*** Begin section ***
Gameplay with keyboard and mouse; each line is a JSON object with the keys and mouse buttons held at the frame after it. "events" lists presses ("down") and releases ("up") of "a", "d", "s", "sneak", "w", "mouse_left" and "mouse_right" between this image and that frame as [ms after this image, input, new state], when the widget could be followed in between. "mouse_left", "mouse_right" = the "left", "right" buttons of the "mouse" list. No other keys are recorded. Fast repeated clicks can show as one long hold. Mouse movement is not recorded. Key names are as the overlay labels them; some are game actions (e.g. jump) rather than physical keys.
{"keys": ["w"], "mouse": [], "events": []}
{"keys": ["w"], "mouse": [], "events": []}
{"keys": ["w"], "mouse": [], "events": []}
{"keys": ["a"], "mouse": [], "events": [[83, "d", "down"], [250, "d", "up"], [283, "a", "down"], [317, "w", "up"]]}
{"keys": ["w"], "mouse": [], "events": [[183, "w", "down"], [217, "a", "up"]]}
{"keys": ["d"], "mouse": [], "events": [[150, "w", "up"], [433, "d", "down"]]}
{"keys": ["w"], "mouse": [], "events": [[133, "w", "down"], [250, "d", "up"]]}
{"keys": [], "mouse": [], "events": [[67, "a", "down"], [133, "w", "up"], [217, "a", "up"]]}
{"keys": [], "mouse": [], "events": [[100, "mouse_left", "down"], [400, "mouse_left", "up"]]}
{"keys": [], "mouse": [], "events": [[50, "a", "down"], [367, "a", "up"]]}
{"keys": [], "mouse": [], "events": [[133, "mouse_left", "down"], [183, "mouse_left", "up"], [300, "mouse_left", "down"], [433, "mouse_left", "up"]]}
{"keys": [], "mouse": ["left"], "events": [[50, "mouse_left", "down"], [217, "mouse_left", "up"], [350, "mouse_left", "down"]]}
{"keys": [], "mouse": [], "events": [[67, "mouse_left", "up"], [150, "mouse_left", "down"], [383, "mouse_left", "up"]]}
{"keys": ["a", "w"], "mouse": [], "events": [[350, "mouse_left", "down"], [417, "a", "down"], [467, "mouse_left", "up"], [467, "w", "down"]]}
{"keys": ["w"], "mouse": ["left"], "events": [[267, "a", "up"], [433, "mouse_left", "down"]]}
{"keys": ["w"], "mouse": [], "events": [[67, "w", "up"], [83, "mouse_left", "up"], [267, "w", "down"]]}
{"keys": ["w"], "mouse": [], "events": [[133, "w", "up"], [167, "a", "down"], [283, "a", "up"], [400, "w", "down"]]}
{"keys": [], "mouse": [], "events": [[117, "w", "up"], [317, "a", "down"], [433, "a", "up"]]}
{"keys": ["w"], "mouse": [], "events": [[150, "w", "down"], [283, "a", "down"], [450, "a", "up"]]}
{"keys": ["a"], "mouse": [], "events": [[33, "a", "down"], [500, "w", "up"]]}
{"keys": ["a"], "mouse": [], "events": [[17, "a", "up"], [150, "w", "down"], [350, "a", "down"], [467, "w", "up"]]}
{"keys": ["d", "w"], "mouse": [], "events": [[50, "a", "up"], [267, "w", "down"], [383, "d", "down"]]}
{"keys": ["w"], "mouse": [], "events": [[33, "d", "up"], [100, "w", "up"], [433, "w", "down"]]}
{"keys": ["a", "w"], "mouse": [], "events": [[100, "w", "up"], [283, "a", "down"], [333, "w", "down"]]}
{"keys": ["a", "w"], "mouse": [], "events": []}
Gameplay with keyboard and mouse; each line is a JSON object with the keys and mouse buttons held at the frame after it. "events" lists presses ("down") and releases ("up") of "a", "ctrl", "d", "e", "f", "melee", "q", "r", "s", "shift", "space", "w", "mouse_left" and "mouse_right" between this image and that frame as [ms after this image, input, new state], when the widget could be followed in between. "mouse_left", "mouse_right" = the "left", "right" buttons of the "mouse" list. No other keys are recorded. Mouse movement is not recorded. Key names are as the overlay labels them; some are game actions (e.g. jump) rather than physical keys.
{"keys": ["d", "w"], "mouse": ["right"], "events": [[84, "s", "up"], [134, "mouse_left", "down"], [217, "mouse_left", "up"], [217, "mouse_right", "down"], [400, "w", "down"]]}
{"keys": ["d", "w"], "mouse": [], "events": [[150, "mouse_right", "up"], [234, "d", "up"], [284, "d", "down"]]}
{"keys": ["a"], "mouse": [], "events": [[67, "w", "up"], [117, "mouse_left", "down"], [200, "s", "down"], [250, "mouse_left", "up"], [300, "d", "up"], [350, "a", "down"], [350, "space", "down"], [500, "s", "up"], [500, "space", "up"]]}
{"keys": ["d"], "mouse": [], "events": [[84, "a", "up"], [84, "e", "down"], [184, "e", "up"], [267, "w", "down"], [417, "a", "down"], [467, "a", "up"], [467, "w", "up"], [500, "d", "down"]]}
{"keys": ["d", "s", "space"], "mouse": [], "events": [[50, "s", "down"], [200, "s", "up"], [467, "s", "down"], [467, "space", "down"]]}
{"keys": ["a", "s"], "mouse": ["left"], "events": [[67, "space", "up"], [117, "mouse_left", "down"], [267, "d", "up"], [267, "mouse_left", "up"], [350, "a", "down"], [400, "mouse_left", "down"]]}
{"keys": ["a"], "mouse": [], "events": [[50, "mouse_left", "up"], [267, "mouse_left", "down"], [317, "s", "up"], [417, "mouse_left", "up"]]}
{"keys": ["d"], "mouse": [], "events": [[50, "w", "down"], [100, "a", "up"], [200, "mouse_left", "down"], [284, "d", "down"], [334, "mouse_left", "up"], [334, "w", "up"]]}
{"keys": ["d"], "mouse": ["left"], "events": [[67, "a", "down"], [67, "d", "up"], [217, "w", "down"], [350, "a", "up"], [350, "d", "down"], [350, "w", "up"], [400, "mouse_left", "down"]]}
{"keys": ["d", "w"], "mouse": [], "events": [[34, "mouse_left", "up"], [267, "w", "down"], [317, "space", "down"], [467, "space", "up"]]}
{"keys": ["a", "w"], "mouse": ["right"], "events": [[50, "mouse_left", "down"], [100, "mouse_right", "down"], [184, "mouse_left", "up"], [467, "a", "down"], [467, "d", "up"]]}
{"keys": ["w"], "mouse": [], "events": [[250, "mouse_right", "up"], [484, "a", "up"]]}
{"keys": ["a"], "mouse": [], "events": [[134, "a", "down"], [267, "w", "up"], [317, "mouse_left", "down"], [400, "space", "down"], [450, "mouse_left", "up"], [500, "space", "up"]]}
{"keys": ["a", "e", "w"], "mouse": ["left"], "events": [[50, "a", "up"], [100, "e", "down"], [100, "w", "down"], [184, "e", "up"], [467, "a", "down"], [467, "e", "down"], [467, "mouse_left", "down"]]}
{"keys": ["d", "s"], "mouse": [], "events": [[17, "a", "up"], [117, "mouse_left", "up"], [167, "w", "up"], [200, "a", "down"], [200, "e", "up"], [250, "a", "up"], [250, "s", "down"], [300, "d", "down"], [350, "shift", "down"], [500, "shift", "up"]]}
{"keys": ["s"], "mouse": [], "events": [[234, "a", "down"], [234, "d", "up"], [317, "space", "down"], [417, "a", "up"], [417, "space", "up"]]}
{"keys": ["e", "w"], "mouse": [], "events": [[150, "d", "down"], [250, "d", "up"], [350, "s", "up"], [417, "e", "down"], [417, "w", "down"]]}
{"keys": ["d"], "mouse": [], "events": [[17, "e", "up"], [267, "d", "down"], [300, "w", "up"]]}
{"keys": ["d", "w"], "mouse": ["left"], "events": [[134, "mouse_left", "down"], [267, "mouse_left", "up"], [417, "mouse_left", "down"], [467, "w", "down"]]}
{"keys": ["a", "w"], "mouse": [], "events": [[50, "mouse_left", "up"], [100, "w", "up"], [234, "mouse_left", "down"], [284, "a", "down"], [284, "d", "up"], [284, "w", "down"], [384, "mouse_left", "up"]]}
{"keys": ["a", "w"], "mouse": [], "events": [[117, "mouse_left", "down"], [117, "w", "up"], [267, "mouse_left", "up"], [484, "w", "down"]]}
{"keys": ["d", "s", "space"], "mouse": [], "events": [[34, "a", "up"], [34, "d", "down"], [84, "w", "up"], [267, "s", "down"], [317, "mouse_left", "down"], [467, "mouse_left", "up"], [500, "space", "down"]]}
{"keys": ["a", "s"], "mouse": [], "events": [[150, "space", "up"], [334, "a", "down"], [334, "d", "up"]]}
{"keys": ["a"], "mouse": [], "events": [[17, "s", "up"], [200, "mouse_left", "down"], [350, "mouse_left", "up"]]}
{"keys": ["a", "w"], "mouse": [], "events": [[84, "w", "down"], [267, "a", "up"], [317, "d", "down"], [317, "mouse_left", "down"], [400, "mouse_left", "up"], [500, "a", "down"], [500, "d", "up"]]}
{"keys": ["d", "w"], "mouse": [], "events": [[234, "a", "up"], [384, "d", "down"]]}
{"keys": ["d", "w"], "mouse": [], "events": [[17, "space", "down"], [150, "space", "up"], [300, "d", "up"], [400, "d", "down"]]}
*** End section ***
Work instruction:
The answer must consist of every line above that contains the word "keyboard".

Exercise result:
Gameplay with keyboard and mouse; each line is a JSON object with the keys and mouse buttons held at the frame after it. "events" lists presses ("down") and releases ("up") of "a", "d", "s", "sneak", "w", "mouse_left" and "mouse_right" between this image and that frame as [ms after this image, input, new state], when the widget could be followed in between. "mouse_left", "mouse_right" = the "left", "right" buttons of the "mouse" list. No other keys are recorded. Fast repeated clicks can show as one long hold. Mouse movement is not recorded. Key names are as the overlay labels them; some are game actions (e.g. jump) rather than physical keys.
Gameplay with keyboard and mouse; each line is a JSON object with the keys and mouse buttons held at the frame after it. "events" lists presses ("down") and releases ("up") of "a", "ctrl", "d", "e", "f", "melee", "q", "r", "s", "shift", "space", "w", "mouse_left" and "mouse_right" between this image and that frame as [ms after this image, input, new state], when the widget could be followed in between. "mouse_left", "mouse_right" = the "left", "right" buttons of the "mouse" list. No other keys are recorded. Mouse movement is not recorded. Key names are as the overlay labels them; some are game actions (e.g. jump) rather than physical keys.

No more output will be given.